Стриптиз
Шрифт:
Пример — нагляден. Всё взятое в бою и после — сваливают огромной кучей в середине лагеря. Мой завхоз, притянутый за шиворот прямо к лицу, посмотрев сблизи в мои бешеные глаза, перестаёт визжать и радоваться. Спокойно, негромко, изредка нервно оглядываясь, организует сортировку трофеев.
Всё это — будет отдано бойцам. Публично. Со словами благодарности, восхваления их храбрости, стойкости. «С честью». Награда. А не — цап-царап пока никто не видит. Согласно проявленному мужеству. А не по ловкости «в хапке».
Мы
Чуть-чуть полона, чуть-чуть овец. Чуть больше коров. Под тысячу некормленых коней. В волокушах, под вьюками. Верховые — мои да единичные выдающиеся личности.
Отпустили десятка три половцев — мужчин и женщин, кого отобрал Сурьбарь. Дали им коней, чуть корма, пики… Скачите.
Вояки сначала страшно возмущались. Я прямо спросил:
— У их хана — бойцов втрое. Кто-то хочет новой войны?
Сурьбарь ускакал недалеко: в нескольких верстах от края «воронки» на него налетел отряд из числа бежавших с поля битвы половцев Башкорда. Я уже говорил: ошмётки разгромленного воинства опасны не для противника — для своих.
«Битые» были полны лютой злобы. За свою уверенность в победе, в неизбежности обретении чести и славы — перед битвой, за свой страх смертный и подленькое чувство облегчения «а я вот спасся» — после неё.
Очередные «обманутые ожидания». В очень болезненной форме.
Неутолённые желания — убивать и мстить, приобретённые — страх и стыд искали выхода. И обратились в злобу на Сурьбаря:
— А! Вот они! Они — из чужой орды! Они нас предали!
То, что мы их отпустили, дали коней, кое-какой провиант, оружие — послужило убедительным подтверждением измены.
Сурьбарь сумел выскочить из схватки с тремя людьми. С не засохшими — замёрзшими на ледяном ветру сабельными ранами прискакал к Боняку. Хан внимательно выслушал, сочувственно ахая по-расспрашивал. И созвал подханков.
— Ай-яй-яй! Хан Тенгри отвернул своё лицо от жёлтого народа!
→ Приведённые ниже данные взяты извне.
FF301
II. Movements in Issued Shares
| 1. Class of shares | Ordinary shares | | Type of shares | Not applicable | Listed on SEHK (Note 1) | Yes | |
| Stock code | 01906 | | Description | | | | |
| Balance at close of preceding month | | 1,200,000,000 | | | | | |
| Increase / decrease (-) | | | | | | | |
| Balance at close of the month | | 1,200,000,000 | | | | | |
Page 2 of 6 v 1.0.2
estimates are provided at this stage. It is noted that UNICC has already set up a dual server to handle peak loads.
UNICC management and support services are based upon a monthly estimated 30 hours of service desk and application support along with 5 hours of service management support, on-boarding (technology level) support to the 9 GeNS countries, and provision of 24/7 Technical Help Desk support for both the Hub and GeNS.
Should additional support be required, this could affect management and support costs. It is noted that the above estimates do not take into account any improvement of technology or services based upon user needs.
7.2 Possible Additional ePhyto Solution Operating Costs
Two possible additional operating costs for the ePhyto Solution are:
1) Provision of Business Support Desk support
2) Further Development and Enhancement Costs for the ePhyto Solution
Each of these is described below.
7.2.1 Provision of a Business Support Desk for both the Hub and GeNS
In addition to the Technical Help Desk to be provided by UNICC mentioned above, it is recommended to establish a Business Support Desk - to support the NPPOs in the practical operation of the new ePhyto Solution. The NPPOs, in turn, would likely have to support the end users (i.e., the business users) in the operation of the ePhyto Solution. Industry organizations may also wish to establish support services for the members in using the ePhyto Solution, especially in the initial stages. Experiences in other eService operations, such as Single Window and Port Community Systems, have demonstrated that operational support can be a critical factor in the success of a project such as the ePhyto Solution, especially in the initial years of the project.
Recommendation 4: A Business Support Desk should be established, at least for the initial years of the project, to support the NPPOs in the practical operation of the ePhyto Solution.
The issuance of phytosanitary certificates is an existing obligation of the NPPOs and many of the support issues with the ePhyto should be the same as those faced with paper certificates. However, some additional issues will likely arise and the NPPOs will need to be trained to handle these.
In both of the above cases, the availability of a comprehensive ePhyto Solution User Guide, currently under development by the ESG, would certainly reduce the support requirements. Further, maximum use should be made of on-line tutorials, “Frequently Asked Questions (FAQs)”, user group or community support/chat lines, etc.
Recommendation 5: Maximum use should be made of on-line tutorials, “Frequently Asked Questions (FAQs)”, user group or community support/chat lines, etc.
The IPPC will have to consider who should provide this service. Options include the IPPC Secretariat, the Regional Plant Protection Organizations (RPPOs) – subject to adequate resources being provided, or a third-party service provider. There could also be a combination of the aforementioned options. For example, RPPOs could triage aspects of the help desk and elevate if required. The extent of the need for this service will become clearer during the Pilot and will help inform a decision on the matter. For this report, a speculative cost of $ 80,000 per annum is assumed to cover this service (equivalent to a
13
Но мы напоим наши сабли кровью негодяев! Мы отомстим!
— Ура! А кому? Русским или мордве?
— А эти-то причём? Покойный Башкорд собрал своих людей и повёл их в битву. Был бой. Башкорда побили. Бывает. Не всегда Хан Тенгри даёт победу своим детям. Вожди противников — умные, благородные люди. Они воюют только с Башкордом, они отпустили наших людей. Но люди из той орды — стервятники. Они напали на наших людей. Которые были на их стороне в битве. Больные собаки. Ш-шелудивые псы. Таких — убивают. Чтобы нормальных не искусали.
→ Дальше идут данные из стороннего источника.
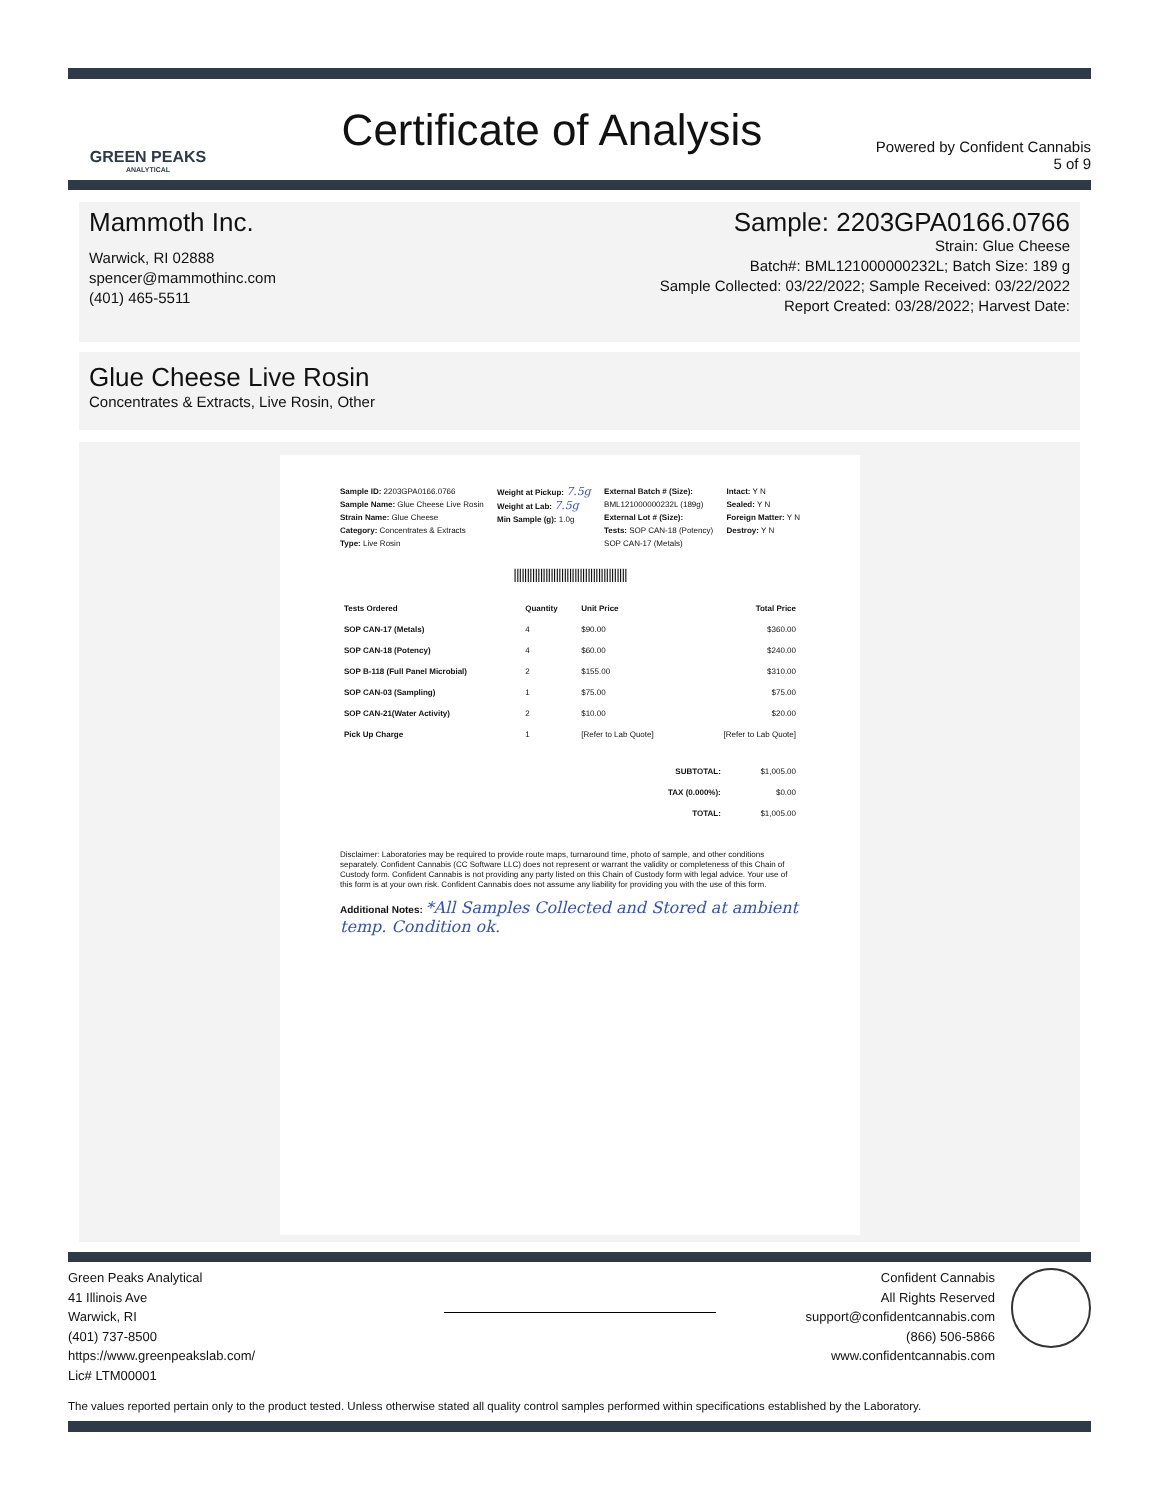GREEN PEAKS
ANALYTICAL
Certificate of Analysis
Powered by Confident Cannabis
5 of 9
Mammoth Inc.
Warwick, RI 02888
spencer@mammothinc.com
(401) 465-5511
Sample: 2203GPA0166.0766
Strain: Glue Cheese
Batch#: BML121000000232L; Batch Size: 189 g
Sample Collected: 03/22/2022; Sample Received: 03/22/2022
Report Created: 03/28/2022; Harvest Date:
Glue Cheese Live Rosin
Concentrates & Extracts, Live Rosin, Other
Sample ID: 2203GPA0166.0766
Sample Name: Glue Cheese Live Rosin
Strain Name: Glue Cheese
Category: Concentrates & Extracts
Type: Live Rosin
Weight at Pickup: 7.5g
Weight at Lab: 7.5g
Min Sample (g): 1.0g
External Batch # (Size):
BML121000000232L (189g)
External Lot # (Size):
Tests: SOP CAN-18 (Potency)
SOP CAN-17 (Metals)
Intact: Y N
Sealed: Y N
Foreign Matter: Y N
Destroy: Y N
|||||||||||||||||||||||||||||||||||||||||||
| Tests Ordered | Quantity | Unit Price | Total Price |
| --- | --- | --- | --- |
| SOP CAN-17 (Metals) | 4 | $90.00 | $360.00 |
| SOP CAN-18 (Potency) | 4 | $60.00 | $240.00 |
| SOP B-118 (Full Panel Microbial) | 2 | $155.00 | $310.00 |
| SOP CAN-03 (Sampling) | 1 | $75.00 | $75.00 |
| SOP CAN-21(Water Activity) | 2 | $10.00 | $20.00 |
| Pick Up Charge | 1 | [Refer to Lab Quote] | [Refer to Lab Quote] |
| SUBTOTAL: | $1,005.00 |
| TAX (0.000%): | $0.00 |
| TOTAL: | $1,005.00 |
Disclaimer: Laboratories may be required to provide route maps, turnaround time, photo of sample, and other conditions separately. Confident Cannabis (CC Software LLC) does not represent or warrant the validity or completeness of this Chain of Custody form. Confident Cannabis is not providing any party listed on this Chain of Custody form with legal advice. Your use of this form is at your own risk. Confident Cannabis does not assume any liability for providing you with the use of this form.
Additional Notes: *All Samples Collected and Stored at ambient temp. Condition ok.
Green Peaks Analytical
41 Illinois Ave
Warwick, RI
(401) 737-8500
https://www.greenpeakslab.com/
Lic# LTM00001
Confident Cannabis
All Rights Reserved
support@confidentcannabis.com
(866) 506-5866
www.confidentcannabis.com
The values reported pertain only to the product tested. Unless otherwise stated all quality control samples performed within specifications established by the Laboratory.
Через две недели после битвы на Земляничном ручье хан Боняк пришёл громить уцелевшие становища орды Башкорда. Одни успели убежать по пути, которым прошёл осенью Куджа — на восток к Волге. Другие — на юг, где по правым притокам Донца кочуют две орды потомков Шарукана. Кто-то сумел войти в курени Боняка или его союзников-беруковичей. Иных продали работорговцам. Остальных… съели волки в голодной и промёрзшей степи.
Глава 473
Рассказ о маленьком рабёныше Алу, пропавшем в Черниговском походе, давно оплаканном, заочно похороненном, оставшемся лишь кусочком светлой памяти, который, как оказалось, выжил, вырос в достойного отрока, в одного из предводителей, со слов Сурьбаря, новой загадочной силы где-то на Севере, взволновали сердце старого хана.
Встреча с Сурьбрарем взволновала и Алу.
— Ты хочешь съездить к отцу?
— Я… не… да. Очень хочу! Очень! Но… он… ты…
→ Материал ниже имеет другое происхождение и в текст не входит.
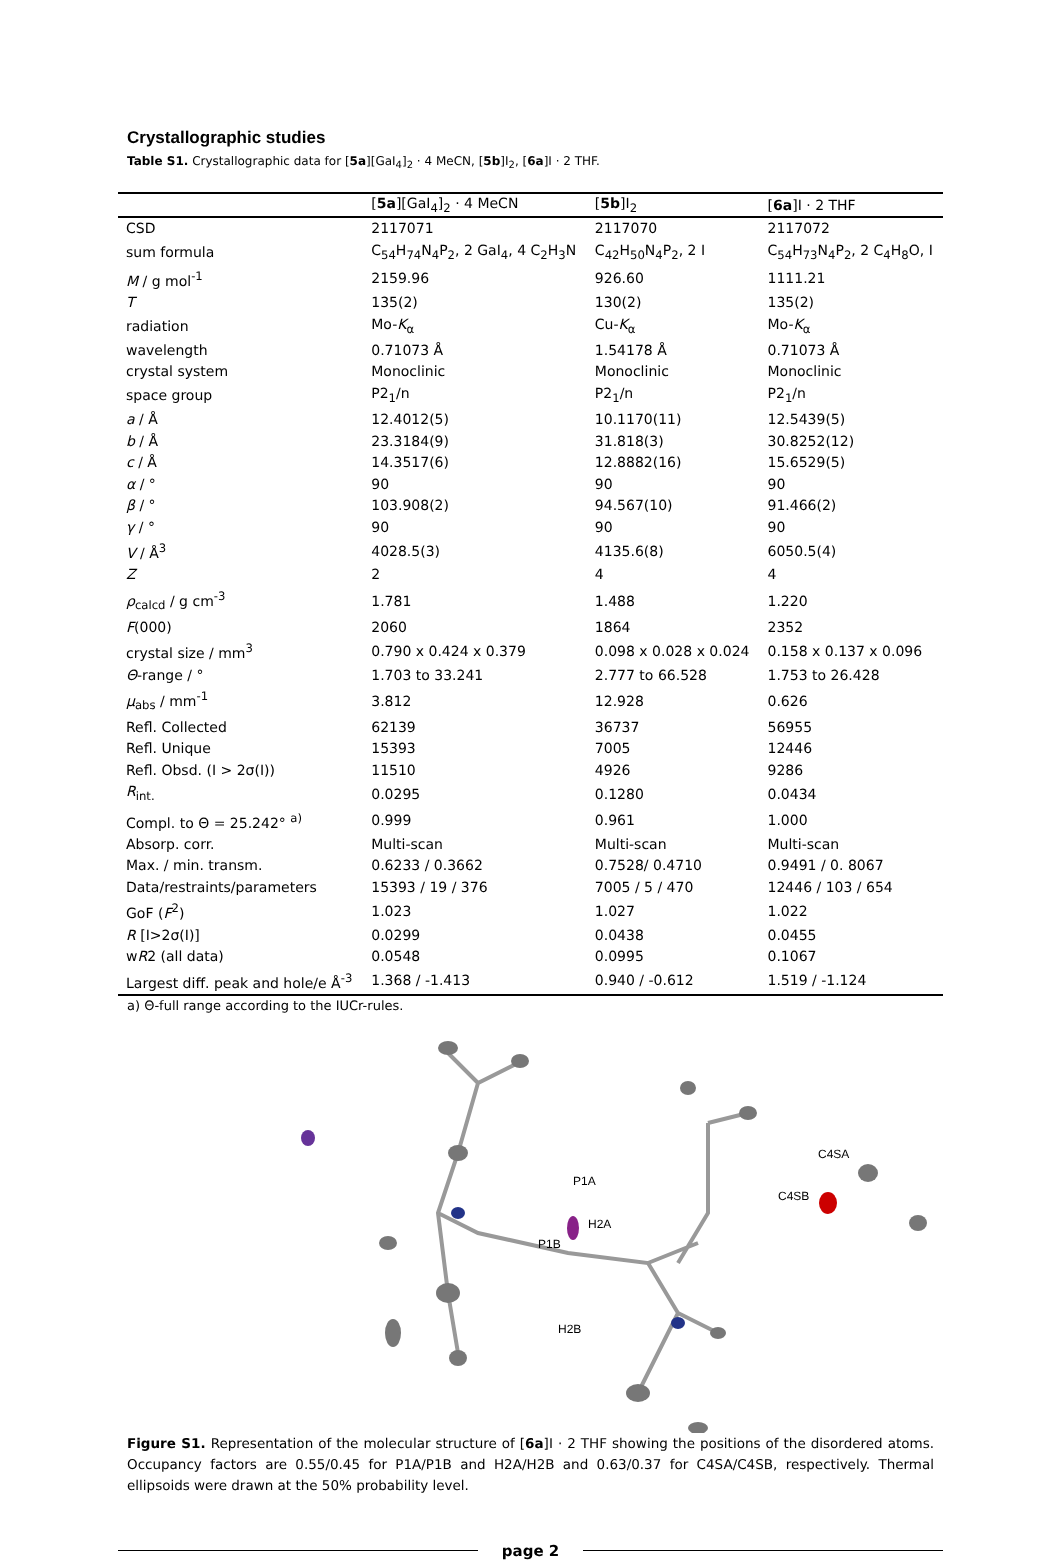Crystallographic studies
Table S1. Crystallographic data for [5a][GaI<sub>4</sub>]<sub>2</sub> · 4 MeCN, [5b]I<sub>2</sub>, [6a]I · 2 THF.
| | [ 5a ][GaI<sub>4</sub>]<sub>2</sub> · 4 MeCN | [ 5b ]I<sub>2</sub> | [ 6a ]I · 2 THF |
| --- | --- | --- | --- |
| CSD | 2117071 | 2117070 | 2117072 |
| sum formula | C<sub>54</sub>H<sub>74</sub>N<sub>4</sub>P<sub>2</sub>, 2 GaI<sub>4</sub>, 4 C<sub>2</sub>H<sub>3</sub>N | C<sub>42</sub>H<sub>50</sub>N<sub>4</sub>P<sub>2</sub>, 2 I | C<sub>54</sub>H<sub>73</sub>N<sub>4</sub>P<sub>2</sub>, 2 C<sub>4</sub>H<sub>8</sub>O, I |
| M / g mol<sup>-1</sup> | 2159.96 | 926.60 | 1111.21 |
| T | 135(2) | 130(2) | 135(2) |
| radiation | Mo- K<sub>α</sub> | Cu- K<sub>α</sub> | Mo- K<sub>α</sub> |
| wavelength | 0.71073 Å | 1.54178 Å | 0.71073 Å |
| crystal system | Monoclinic | Monoclinic | Monoclinic |
| space group | P2<sub>1</sub>/n | P2<sub>1</sub>/n | P2<sub>1</sub>/n |
| a / Å | 12.4012(5) | 10.1170(11) | 12.5439(5) |
| b / Å | 23.3184(9) | 31.818(3) | 30.8252(12) |
| c / Å | 14.3517(6) | 12.8882(16) | 15.6529(5) |
| α / ° | 90 | 90 | 90 |
| β / ° | 103.908(2) | 94.567(10) | 91.466(2) |
| γ / ° | 90 | 90 | 90 |
| V / Å<sup>3</sup> | 4028.5(3) | 4135.6(8) | 6050.5(4) |
| Z | 2 | 4 | 4 |
| ρ<sub>calcd</sub> / g cm<sup>-3</sup> | 1.781 | 1.488 | 1.220 |
| F (000) | 2060 | 1864 | 2352 |
| crystal size / mm<sup>3</sup> | 0.790 x 0.424 x 0.379 | 0.098 x 0.028 x 0.024 | 0.158 x 0.137 x 0.096 |
| Θ -range / ° | 1.703 to 33.241 | 2.777 to 66.528 | 1.753 to 26.428 |
| μ<sub>abs</sub> / mm<sup>-1</sup> | 3.812 | 12.928 | 0.626 |
| Refl. Collected | 62139 | 36737 | 56955 |
| Refl. Unique | 15393 | 7005 | 12446 |
| Refl. Obsd. (I > 2σ(I)) | 11510 | 4926 | 9286 |
| R<sub>int.</sub> | 0.0295 | 0.1280 | 0.0434 |
| Compl. to Θ = 25.242° <sup>a)</sup> | 0.999 | 0.961 | 1.000 |
| Absorp. corr. | Multi-scan | Multi-scan | Multi-scan |
| Max. / min. transm. | 0.6233 / 0.3662 | 0.7528/ 0.4710 | 0.9491 / 0. 8067 |
| Data/restraints/parameters | 15393 / 19 / 376 | 7005 / 5 / 470 | 12446 / 103 / 654 |
| GoF ( F<sup>2</sup>) | 1.023 | 1.027 | 1.022 |
| R [I>2σ(I)] | 0.0299 | 0.0438 | 0.0455 |
| w R 2 (all data) | 0.0548 | 0.0995 | 0.1067 |
| Largest diff. peak and hole/e Å<sup>-3</sup> | 1.368 / -1.413 | 0.940 / -0.612 | 1.519 / -1.124 |
a) Θ-full range according to the IUCr-rules.
P1A
P1B
H2A
H2B
C4SA
C4SB
Figure S1. Representation of the molecular structure of [6a]I · 2 THF showing the positions of the disordered atoms. Occupancy factors are 0.55/0.45 for P1A/P1B and H2A/H2B and 0.63/0.37 for C4SA/C4SB, respectively. Thermal ellipsoids were drawn at the 50% probability level.
page 2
— Поезжай. Тебе это важно. Если тебе будет хорошо — я буду рад.
Я — это я и мои люди. Мы должны быть счастливы.
Весной Алу отправился в Степь с нашим торговым караваном. Старый Боняк был рад. Смущался, фыркал в усы, непрерывно мял бороду, пытался скрыть свои чувства, но… радовался. Вернулся его младшенький, самый любимый, самый близкий сын. Вернулся из темноты. Из неизвестности. Из смерти.
Вернулся не ободранным нищим бродягой, подползающим к юрте богатого родственника в надежде на объедки.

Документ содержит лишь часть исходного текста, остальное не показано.